Mohammed Al Jadaan, Saudi minister of finance. The kingdom has appointed an executive specifically to lead its virtual assets and digital currency programme Reuters
Saudi Arabia’s annual budgets stem from “very conservative” oil revenue estimates, said finance minister Mohammed Al-Jadaan

Saudi Arabia has approved its 2024 budget, which forecasts a deficit of SAR79 billion ($21.1 billion), accounting for 1.9 percent of the country’s gross domestic product (GDP).

The estimated total revenues are SAR1.17 trillion, while total expenditure is forecast to be SAR1.25 trillion, the finance ministry said in a statement.

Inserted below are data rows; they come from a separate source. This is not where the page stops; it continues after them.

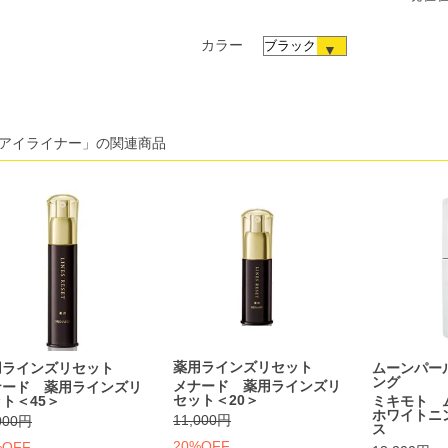
カラー
アイライナー」の関連商品
薬用ラインズリセット
ムーンパー
用ラインズリセット
ング
メナード 薬用ラインズリ
ナード 薬用ラインズリ
セット＜20＞
ミキモト 
ト＜45＞
ホワイトニ
11,000円
000円
ス
20%OFF
%OFF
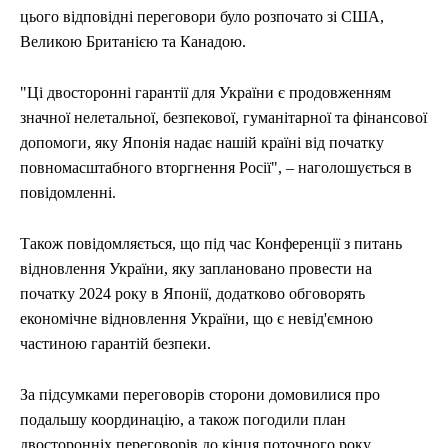
цього відповідні переговори було розпочато зі США,
Великою Британією та Канадою.
"Ці двосторонні гарантії для України є продовженням
значної нелетальної, безпекової, гуманітарної та фінансової
допомоги, яку Японія надає нашій країні від початку
повномасштабного вторгнення Росії", – наголошується в
повідомленні.
Також повідомляється, що під час Конференції з питань
відновлення України, яку заплановано провести на
початку 2024 року в Японії, додатково обговорять
економічне відновлення України, що є невід'ємною
частиною гарантій безпеки.
За підсумками переговорів сторони домовилися про
подальшу координацію, а також погодили план
двосторонніх переговорів до кінця поточного року.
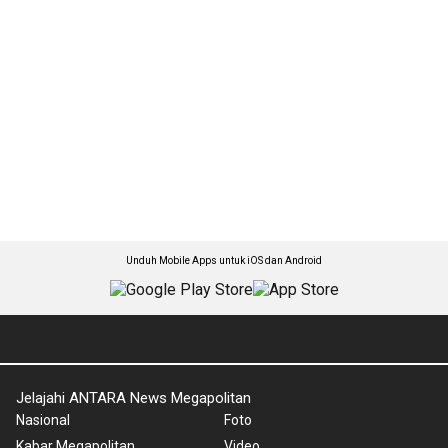
Unduh Mobile Apps untuk iOS dan Android
Jelajahi ANTARA News Megapolitan
Nasional
Foto
Kabar Megapolitan
Video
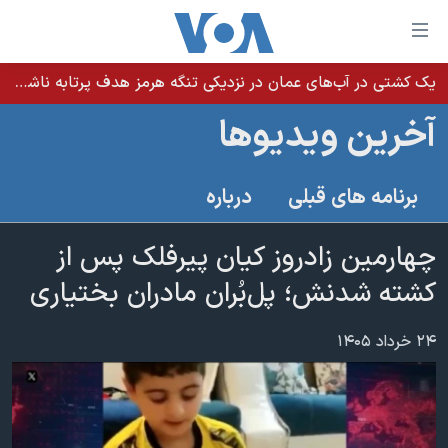
ینکهای
ابل
سترسی
یک کشتی در آب‌های عمان در نزدیکی تنگه هرمز هدف پرتابه ناشناس قرار گرفت
خانه
هش
آخرین ویدیوها
نسخه سبک وب‌سایت
ه
حتوای
موضوع ها
برنامه های قبلی
درباره
صلی
برنامه های تلویزیونی
ایران
هش
جدول برنامه ها
چهارمین زادروز کیان پیرفلک پس از
ه
آمریکا
فحه
صفحه‌های ویژه
کشته شدنش؛ پل‌بُران مادران بختیاری
جهان
صلی
فرکانس‌های صدای آمریکا
ورزشی
جام جهانی ۲۰۲۶
هش
۲۴ خرداد ۱۴۰۵
پخش رادیویی
ه
گزیده‌ها
عملیات خشم حماسی
ستجو
۲۵۰سالگی آمریکا
ویژه برنامه‌ها
یادگیری زبان انگلیسی
ویدیوها
بایگانی برنامه‌های تلویزیونی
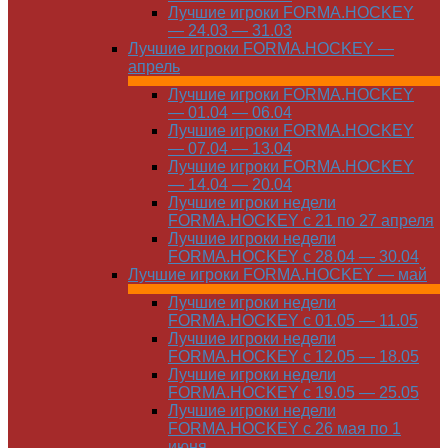
Лучшие игроки FORMA.HOCKEY
— 24.03 — 31.03
Лучшие игроки FORMA.HOCKEY —
апрель
Лучшие игроки FORMA.HOCKEY
— 01.04 — 06.04
Лучшие игроки FORMA.HOCKEY
— 07.04 — 13.04
Лучшие игроки FORMA.HOCKEY
— 14.04 — 20.04
Лучшие игроки недели
FORMA.HOCKEY с 21 по 27 апреля
Лучшие игроки недели
FORMA.HOCKEY с 28.04 — 30.04
Лучшие игроки FORMA.HOCKEY — май
Лучшие игроки недели
FORMA.HOCKEY с 01.05 — 11.05
Лучшие игроки недели
FORMA.HOCKEY с 12.05 — 18.05
Лучшие игроки недели
FORMA.HOCKEY с 19.05 — 25.05
Лучшие игроки недели
FORMA.HOCKEY с 26 мая по 1
июня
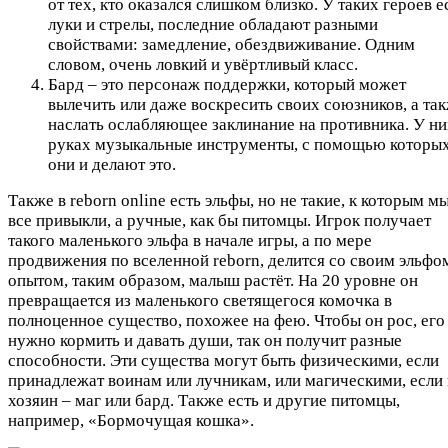
от тех, кто оказался слишком близко. У таких героев е
луки и стрелы, последние обладают разными
свойствами: замедление, обездвиживание. Одним
словом, очень ловкий и увёртливый класс.
Бард – это персонаж поддержки, который может
вылечить или даже воскресить своих союзников, а та
наслать ослабляющее заклинание на противника. У ни
руках музыкальные инструменты, с помощью которы
они и делают это.
Также в reborn online есть эльфы, но не такие, к которым м
все привыкли, а ручные, как бы питомцы. Игрок получает
такого маленького эльфа в начале игры, а по мере
продвижения по вселенной reborn, делится со своим эльфо
опытом, таким образом, малыш растёт. На 20 уровне он
превращается из маленького светящегося комочка в
полноценное существо, похожее на фею. Чтобы он рос, его
нужно кормить и давать души, так он получит разные
способности. Эти существа могут быть физическими, если
принадлежат воинам или лучникам, или магическими, если
хозяин – маг или бард. Также есть и другие питомцы,
например, «Бормочущая кошка».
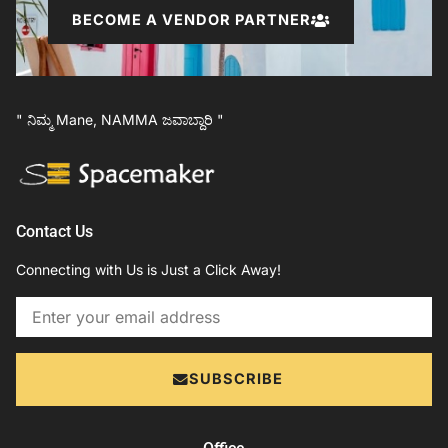
BECOME A VENDOR PARTNER
" ನಿಮ್ಮ Mane, NAMMA ಜವಾಬ್ದಾರಿ "
Contact Us
Connecting with Us is Just a Click Away!
Email
SUBSCRIBE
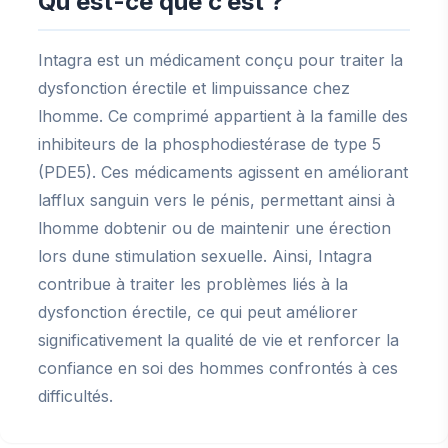
Qu’est-ce que c’est ?
Intagra est un médicament conçu pour traiter la
dysfonction érectile et limpuissance chez
lhomme. Ce comprimé appartient à la famille des
inhibiteurs de la phosphodiestérase de type 5
(PDE5). Ces médicaments agissent en améliorant
lafflux sanguin vers le pénis, permettant ainsi à
lhomme dobtenir ou de maintenir une érection
lors dune stimulation sexuelle. Ainsi, Intagra
contribue à traiter les problèmes liés à la
dysfonction érectile, ce qui peut améliorer
significativement la qualité de vie et renforcer la
confiance en soi des hommes confrontés à ces
difficultés.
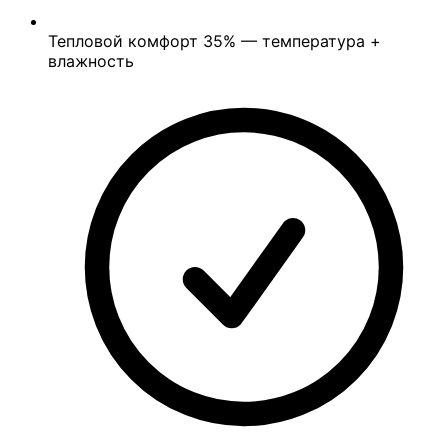
Тепловой комфорт
35%
— температура +
влажность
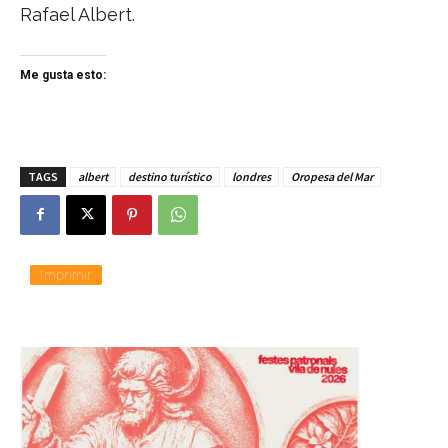
Rafael Albert.
Me gusta esto:
TAGS
albert
destino turístico
londres
Oropesa del Mar
Imprimir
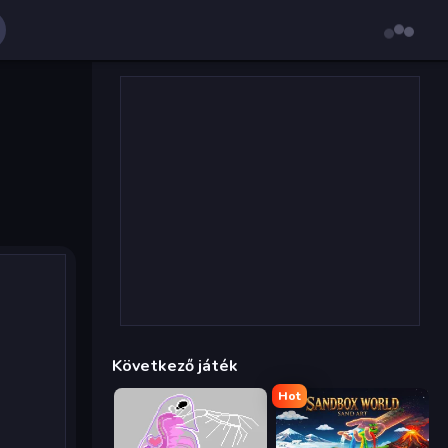
Következő játék
Hot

The kingdom projected a budget deficit of SAR82 billion for 2023. Revenues are expected to reach SAR1.19 trillion, while expenditure will hit SAR1.28 trillion.

Saudi Arabia’s annual budgets stem from “very conservative” oil revenue estimates, meaning deficits are not due to fluctuating oil prices but a deliberate decision to boost spending, finance minister Mohammed Al-Jadaan said at a budget briefing.

“We actually intentionally decided to spend more and cause the deficit knowingly, consciously,” in the belief that deficits of up to 3 percent are “absolutely fine… if you spend that money right”, Agence France Presse reported, citing the minister.

Capital expenditure is forecast at SAR189 billion, or 15 percent of total spending next year. The budget allocated SAR195 billion for education, SAR214 billion for healthcare and social development, as well as SAR269 for defence in 2024.

Public debt will reach SAR1.1 trillion (25.9 percent of GDP) next year, compared to SAR1.02 trillion (24.8 percent of the GDP) in 2023, a 1.1 percent yearly increase.

The ministry anticipates 4.4 percent real GDP growth next year, compared to 0.03 percent this year.

Inflation will likely decline to 2.2 percent in 2024, compared to 2.6 percent this year.

“Despite the ongoing state of uncertainty, global inflation rates are declining at a faster pace than expected, which will improve global economic performance, stimulate investment markets, and maintain low unemployment rates, resulting in a positive impact on the Kingdom’s economy,” said Al-Jadaan.

He added that the government will continue domestic and international fiscal operations to bridge the expected 2024 deficit and repay debt due next year and in the medium term.